Aim of the exercise: Copy the items below word for word, starting with the line containing "Plateforme Lidl de Baziège : Permis d" and going on through the line containing "confianza: España no", leaving the pictures out of your answer.

Provided material:

————————

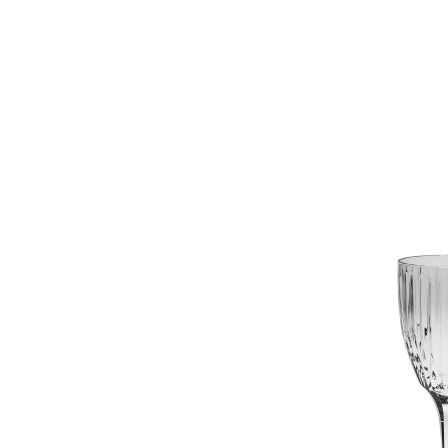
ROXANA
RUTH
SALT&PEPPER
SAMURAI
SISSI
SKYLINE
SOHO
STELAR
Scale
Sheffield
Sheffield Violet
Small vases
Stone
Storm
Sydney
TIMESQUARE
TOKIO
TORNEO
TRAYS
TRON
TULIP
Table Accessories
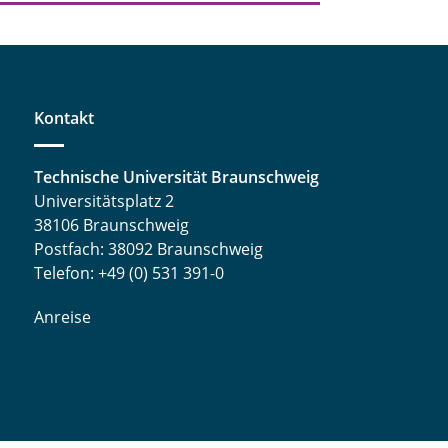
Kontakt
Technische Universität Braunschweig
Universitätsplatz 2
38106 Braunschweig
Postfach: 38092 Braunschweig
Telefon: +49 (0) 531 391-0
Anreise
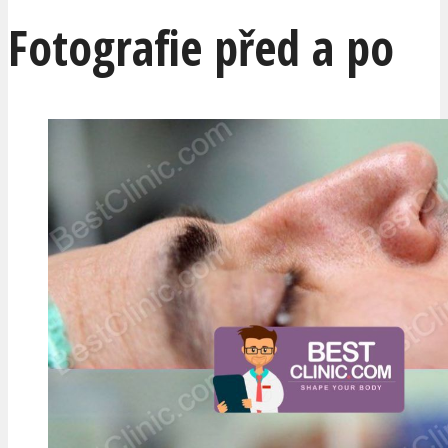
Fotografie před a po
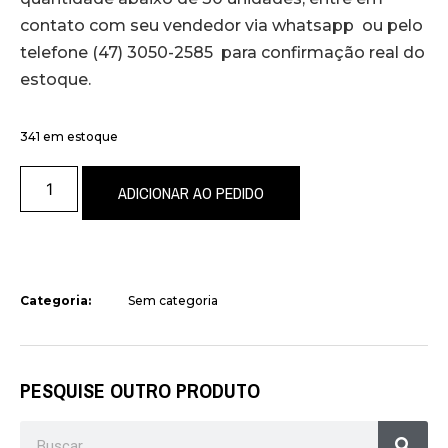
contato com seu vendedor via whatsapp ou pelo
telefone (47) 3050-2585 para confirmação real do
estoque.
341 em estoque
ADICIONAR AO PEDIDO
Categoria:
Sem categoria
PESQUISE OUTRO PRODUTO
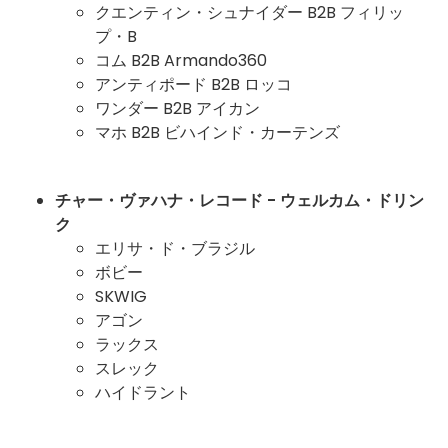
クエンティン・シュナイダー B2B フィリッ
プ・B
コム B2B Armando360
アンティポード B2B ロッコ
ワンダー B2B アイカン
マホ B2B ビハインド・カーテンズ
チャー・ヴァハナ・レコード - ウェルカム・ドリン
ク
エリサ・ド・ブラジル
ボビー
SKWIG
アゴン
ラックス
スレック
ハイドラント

————————

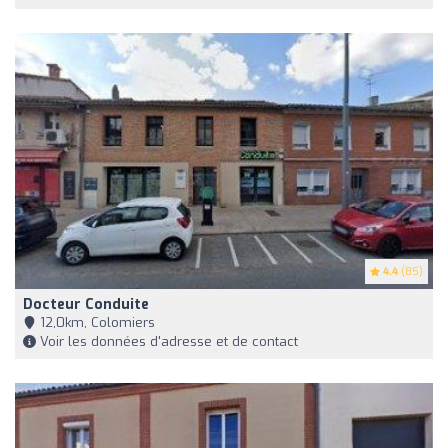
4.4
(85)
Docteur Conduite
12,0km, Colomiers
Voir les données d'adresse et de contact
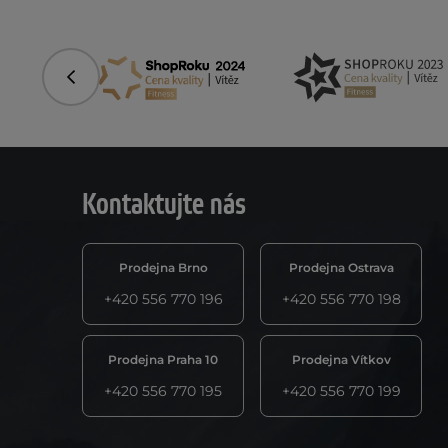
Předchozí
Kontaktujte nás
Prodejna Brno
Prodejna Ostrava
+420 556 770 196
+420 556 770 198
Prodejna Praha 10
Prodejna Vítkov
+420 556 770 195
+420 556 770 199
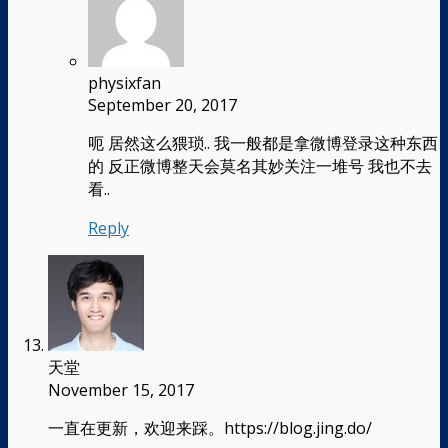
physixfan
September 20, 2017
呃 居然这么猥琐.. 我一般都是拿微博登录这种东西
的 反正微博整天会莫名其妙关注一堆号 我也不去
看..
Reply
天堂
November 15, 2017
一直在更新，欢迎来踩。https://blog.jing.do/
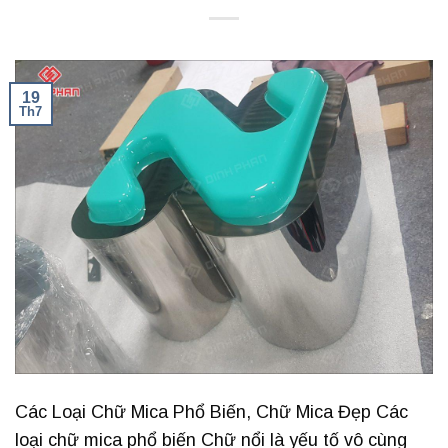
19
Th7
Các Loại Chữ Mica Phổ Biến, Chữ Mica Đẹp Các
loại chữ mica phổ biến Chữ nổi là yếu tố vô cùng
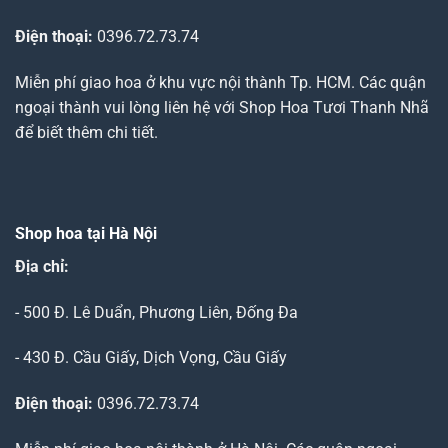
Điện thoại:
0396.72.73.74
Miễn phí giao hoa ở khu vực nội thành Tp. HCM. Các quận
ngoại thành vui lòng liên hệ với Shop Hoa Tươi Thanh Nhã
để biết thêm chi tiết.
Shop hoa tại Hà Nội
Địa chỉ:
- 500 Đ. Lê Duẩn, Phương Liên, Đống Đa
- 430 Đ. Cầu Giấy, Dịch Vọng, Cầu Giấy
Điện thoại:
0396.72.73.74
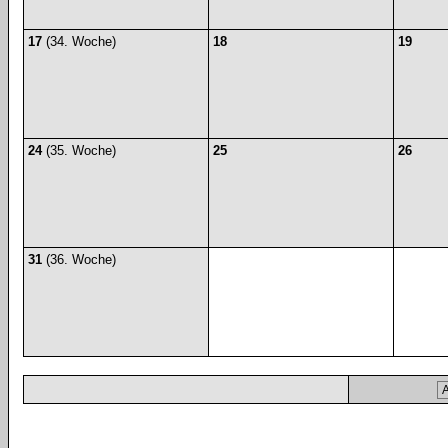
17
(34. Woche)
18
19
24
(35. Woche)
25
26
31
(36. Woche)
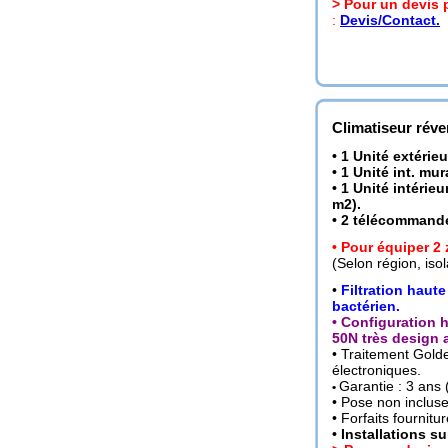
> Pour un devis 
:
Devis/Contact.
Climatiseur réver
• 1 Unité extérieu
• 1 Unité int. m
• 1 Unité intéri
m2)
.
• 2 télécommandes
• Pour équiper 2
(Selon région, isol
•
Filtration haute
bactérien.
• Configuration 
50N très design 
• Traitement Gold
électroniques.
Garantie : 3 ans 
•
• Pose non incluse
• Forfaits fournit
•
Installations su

————————

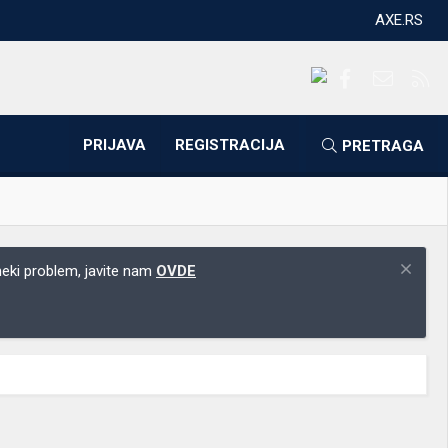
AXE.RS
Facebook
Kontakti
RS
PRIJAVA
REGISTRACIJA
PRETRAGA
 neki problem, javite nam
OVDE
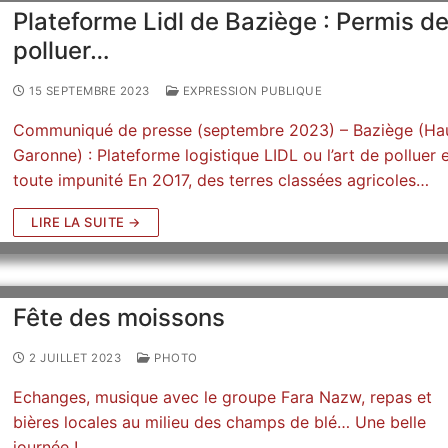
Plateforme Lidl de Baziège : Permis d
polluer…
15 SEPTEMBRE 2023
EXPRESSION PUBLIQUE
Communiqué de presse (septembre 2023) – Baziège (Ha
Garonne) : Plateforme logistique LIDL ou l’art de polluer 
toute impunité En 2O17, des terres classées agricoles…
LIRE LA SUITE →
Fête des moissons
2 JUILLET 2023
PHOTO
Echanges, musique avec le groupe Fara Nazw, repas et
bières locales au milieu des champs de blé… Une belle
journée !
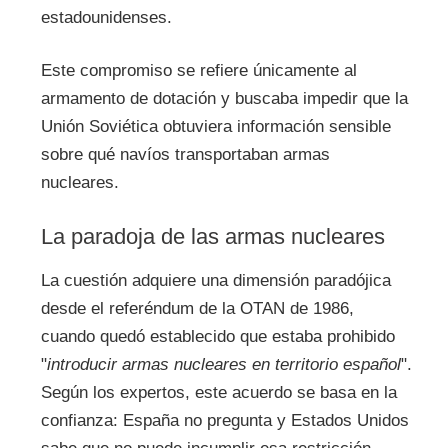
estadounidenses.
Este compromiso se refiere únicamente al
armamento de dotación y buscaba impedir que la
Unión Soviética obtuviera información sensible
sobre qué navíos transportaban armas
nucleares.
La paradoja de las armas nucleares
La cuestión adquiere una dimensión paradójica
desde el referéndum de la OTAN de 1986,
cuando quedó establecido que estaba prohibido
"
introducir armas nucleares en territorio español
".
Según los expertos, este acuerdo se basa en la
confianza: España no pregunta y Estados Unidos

————————

Written solution:
Plateforme Lidl de Baziège : Permis d
polluer…
15 SEPTEMBRE 2023
EXPRESSION PUBLIQUE
Communiqué de presse (septembre 2023) – Baziège (Ha
Garonne) : Plateforme logistique LIDL ou l’art de polluer 
toute impunité En 2O17, des terres classées agricoles…
LIRE LA SUITE →
Fête des moissons
2 JUILLET 2023
PHOTO
Echanges, musique avec le groupe Fara Nazw, repas et
bières locales au milieu des champs de blé… Une belle
journée !
estadounidenses.
Este compromiso se refiere únicamente al
armamento de dotación y buscaba impedir que la
Unión Soviética obtuviera información sensible
sobre qué navíos transportaban armas
nucleares.
La paradoja de las armas nucleares
La cuestión adquiere una dimensión paradójica
desde el referéndum de la OTAN de 1986,
cuando quedó establecido que estaba prohibido
"
introducir armas nucleares en territorio español
".
Según los expertos, este acuerdo se basa en la
confianza: España no pregunta y Estados Unidos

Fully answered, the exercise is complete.